The data, which Bryce applies in heavy doses, add up to this: In almost every corner of the global economy, innovation is increasing efficiency and in the process driving up profits and creating wealth and prosperity. Bryce was patient enough to write an entire book full of examples that prove the point, and if his tone is at times pedantic, it’s because so much of what he’s describing runs counter to the prevailing consensus among policymakers and the mainstream media. We’re constantly being told that something must be done, right now, to curtail the use of fossil fuels and stop climate change because we probably cannot adapt quickly enough, we cannot really innovate any more than we already have, and, as Stanford biologist Paul Ehrlich declared in 1968, “at this late date nothing can prevent a substantial increase in the world death rate.”
But of course Ehrlich was wrong then, and his ideological heirs are wrong now. We can adapt and in fact we are adapting — and doing a fine job of it, it turns out. As the climate-change debate morphs into a call for greater international wealth redistribution combined with restrictions on carbon emissions — as the recent IPCC report suggests it will — we’ll do well to remember what Bryce has now spelled out for us in great detail: “The availability of cheap, abundant, reliable energy is what separates the wealthy from the poor and fuels economic growth. That growth fosters both human liberty and environmental protection.”

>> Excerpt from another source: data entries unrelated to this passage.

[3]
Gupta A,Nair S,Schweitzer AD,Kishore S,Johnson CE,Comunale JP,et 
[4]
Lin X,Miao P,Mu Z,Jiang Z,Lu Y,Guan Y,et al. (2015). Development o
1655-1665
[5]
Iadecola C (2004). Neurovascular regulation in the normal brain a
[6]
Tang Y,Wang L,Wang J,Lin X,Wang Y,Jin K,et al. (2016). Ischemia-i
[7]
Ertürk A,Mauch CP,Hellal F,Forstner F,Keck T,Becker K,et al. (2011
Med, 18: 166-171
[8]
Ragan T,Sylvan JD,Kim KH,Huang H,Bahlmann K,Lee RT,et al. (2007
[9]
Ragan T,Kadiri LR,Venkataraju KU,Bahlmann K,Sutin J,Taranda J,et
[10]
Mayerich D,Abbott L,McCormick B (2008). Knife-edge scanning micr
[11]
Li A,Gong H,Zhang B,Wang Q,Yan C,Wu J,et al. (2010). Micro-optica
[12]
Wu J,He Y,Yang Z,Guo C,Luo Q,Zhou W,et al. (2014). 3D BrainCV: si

In the Hollywood version of the Noah story, technology and industrialization despoiled the earth and ushered in famine, tyranny, and violence. But in the real world, technology and industry are proving to be the solution to human suffering, not the cause. The gloomy pessimism of the environmentalists has no place in a world made for human beings — where, as God said to Noah and his family after the deluge, “everything that lives and moves about will be food for you. Just as I gave you the green plants, I now give you everything.”
– Mr. Davidson, a writer in Austin, is a senior health-care-policy analyst at the Texas Public Policy Foundation.